### TASK GOAL
In the entries below, find the line with "ring tip: (301, 188)" and the line with "pinky tip: (392, 183)". Reproduce those two lines and every line between them exactly, and nothing more.

··· DATA UNDER STUDY ···

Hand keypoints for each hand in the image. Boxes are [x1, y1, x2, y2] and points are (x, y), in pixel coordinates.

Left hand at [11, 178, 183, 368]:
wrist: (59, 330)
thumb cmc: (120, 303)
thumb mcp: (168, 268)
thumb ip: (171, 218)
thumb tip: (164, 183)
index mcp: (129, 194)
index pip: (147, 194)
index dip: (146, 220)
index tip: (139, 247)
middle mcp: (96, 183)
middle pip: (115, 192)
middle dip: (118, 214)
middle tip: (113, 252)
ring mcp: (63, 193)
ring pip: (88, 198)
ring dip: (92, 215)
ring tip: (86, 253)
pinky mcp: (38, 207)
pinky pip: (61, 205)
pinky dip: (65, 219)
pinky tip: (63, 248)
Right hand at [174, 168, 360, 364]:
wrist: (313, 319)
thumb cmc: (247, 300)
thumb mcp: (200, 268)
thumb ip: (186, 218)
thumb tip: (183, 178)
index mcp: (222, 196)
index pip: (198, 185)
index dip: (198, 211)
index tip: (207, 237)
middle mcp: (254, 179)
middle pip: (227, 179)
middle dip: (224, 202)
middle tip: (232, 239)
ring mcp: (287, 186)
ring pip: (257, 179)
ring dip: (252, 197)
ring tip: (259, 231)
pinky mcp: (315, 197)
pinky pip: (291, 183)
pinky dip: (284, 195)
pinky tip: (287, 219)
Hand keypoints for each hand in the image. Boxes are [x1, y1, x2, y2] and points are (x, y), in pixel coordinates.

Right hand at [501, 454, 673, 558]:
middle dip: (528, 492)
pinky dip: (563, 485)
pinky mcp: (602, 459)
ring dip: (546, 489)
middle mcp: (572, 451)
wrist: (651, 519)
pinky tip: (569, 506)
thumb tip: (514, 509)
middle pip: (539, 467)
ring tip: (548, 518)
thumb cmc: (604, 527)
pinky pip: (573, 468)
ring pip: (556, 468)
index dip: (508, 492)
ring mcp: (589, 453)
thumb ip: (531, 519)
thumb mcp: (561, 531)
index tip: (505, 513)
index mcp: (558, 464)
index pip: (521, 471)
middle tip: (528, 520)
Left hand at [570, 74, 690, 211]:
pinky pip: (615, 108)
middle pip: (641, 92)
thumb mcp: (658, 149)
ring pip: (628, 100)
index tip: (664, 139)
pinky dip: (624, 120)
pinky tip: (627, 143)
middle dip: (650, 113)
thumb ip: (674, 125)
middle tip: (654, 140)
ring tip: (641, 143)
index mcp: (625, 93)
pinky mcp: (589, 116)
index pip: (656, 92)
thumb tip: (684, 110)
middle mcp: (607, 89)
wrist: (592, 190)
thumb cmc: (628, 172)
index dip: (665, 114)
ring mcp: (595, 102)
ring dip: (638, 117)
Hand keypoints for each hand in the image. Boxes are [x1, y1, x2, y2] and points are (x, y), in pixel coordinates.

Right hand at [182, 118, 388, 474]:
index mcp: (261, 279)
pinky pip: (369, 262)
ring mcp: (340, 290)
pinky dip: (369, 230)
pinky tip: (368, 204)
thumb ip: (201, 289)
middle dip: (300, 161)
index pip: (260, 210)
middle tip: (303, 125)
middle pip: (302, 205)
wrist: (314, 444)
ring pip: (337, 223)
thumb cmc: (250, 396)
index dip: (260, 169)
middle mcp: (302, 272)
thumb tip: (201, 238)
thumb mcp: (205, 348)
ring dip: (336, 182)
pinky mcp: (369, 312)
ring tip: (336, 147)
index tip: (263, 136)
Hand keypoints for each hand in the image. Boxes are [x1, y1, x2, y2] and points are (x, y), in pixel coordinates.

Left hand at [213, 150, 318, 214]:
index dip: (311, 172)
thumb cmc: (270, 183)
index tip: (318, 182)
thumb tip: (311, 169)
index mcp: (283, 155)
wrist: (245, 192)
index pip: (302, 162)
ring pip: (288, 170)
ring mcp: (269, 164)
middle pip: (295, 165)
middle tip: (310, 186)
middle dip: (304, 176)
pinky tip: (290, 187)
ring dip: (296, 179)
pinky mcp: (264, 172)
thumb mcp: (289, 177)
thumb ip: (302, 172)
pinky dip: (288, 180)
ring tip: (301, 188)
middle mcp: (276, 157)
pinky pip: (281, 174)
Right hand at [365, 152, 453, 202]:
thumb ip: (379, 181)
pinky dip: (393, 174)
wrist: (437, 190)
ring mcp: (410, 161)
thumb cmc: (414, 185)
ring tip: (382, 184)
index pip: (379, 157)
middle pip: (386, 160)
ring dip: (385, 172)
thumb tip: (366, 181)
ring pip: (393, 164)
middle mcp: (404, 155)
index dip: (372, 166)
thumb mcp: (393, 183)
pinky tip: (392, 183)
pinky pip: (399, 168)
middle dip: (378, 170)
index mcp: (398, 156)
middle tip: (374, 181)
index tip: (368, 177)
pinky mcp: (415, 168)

···

### WRITTEN SOLUTION
ring tip: (301, 188)
middle mcp: (276, 157)
pinky pip: (281, 174)
Right hand at [365, 152, 453, 202]:
thumb ip: (379, 181)
pinky dip: (393, 174)
wrist: (437, 190)
ring mcp: (410, 161)
thumb cmc: (414, 185)
ring tip: (382, 184)
index pip: (379, 157)
middle pip: (386, 160)
ring dip: (385, 172)
thumb tip: (366, 181)
ring pip: (393, 164)
middle mcp: (404, 155)
index dip: (372, 166)
thumb mcp: (393, 183)
pinky tip: (392, 183)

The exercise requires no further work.